Way back when, as the result of an old injury and some not-very-well-made repairs, I ended up getting all my upper teeth removed, and was fitted with a full upper denture. The first one (made in South Africa) lasted quite a while, and the second one (made in Louisiana) did OK. Of course, one’s jaw shape changes over time, particularly as one gets older, and one needs to have new dentures made. I had that done for the third time in Nashville, the year before Miss D. and I moved to Texas. The denture was never very satisfactory compared to the first two. It didn’t seem to fit as well, and moved more as I chewed. Not a comfortable feeling, but money was tight at the time, so I lived with it as long as I could.
Last year the denture cracked. I had it repaired by the local laboratory, and asked them to put in a piece of reinforcing mesh while they were at it. I wasn’t impressed by their workmanship, and the denture ended up going back and forth three times until they got it sort-of-right. Oh, well . . . one learns to live with it. However, last Friday, eating (of all things!) a piece of soft bread with butter, there came a loud CRACK from my mouth. You guessed it. Busted denture again – and not even biting into something worthwhile, like steak!

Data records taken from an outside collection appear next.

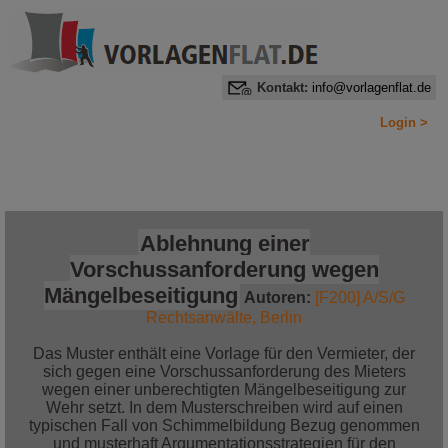
Kontakt:
info@vorlagenflat.de
Login >
Home
Alle Informationen auf einen Blick
Jetzt bestellen!
Ablehnung einer
Vorschussanforderung wegen
Mängelbeseitigung
Autoren:
[F200] A/S/G
Rechtsanwälte, Berlin
Das Muster enthält eine Vorlage für den Vermieter, der
sich gegen eine Vorschussanforderung des Mieters
wegen einer unberechtigten Mängelbeseitigung zur
Wehr setzt. In dem Musterschreiben wird auf einen
typischen Fall von Schimmelbildung Bezug genommen
und musterhaft Argumentationsstrategien für den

I went in to the dentist on Monday, and asked about repairing it, only to be told that it’s been fixed too often. No dice. Oh, well . . . time to invest in a new denture again (and at denture prices today, they really are an investment). This time I’ve specified a steel liner, rather than a plastic or polymer one, in the hope that it’ll last longer and hold its shape better. However, that also makes them more expensive, and delays completion by a couple of weeks longer than usual. (I could always specify a gold or platinum liner, of course. Why not? It couldn’t make them that much more costly!)
Meanwhile, Miss D. has been having fun (NOT!) for several months with a nagging ache in her cheek. Over time, it resolved to the upper jaw, and she went in to the same dentist for a root canal and crown. (They price that procedure as if they were implanting one of the Crown Jewels, for heaven’s sake!) The root canal did not go well. She continued to have severe pain, and after a week, went back to check on that. Further X-rays revealed that there’s a probable extra nerve root, well hidden and hard to locate. The dentist has therefore referred her to an endodontist, and refunded what he charged for the root canal procedure so far. That helps, but even so, we’ll have to find a couple of thousand for her root canal re-treatment, endodontic costs being what they are.
So, we’re both eating soft foods for an extended period, and Miss D. is popping pain-killers to boot. (Fortunately, I like soup, and can make a good one when required.) At times like these I’m grateful that we’ve forced ourselves to live a financially disciplined life, and build up an emergency cash reserve. It’s about to take a hammering!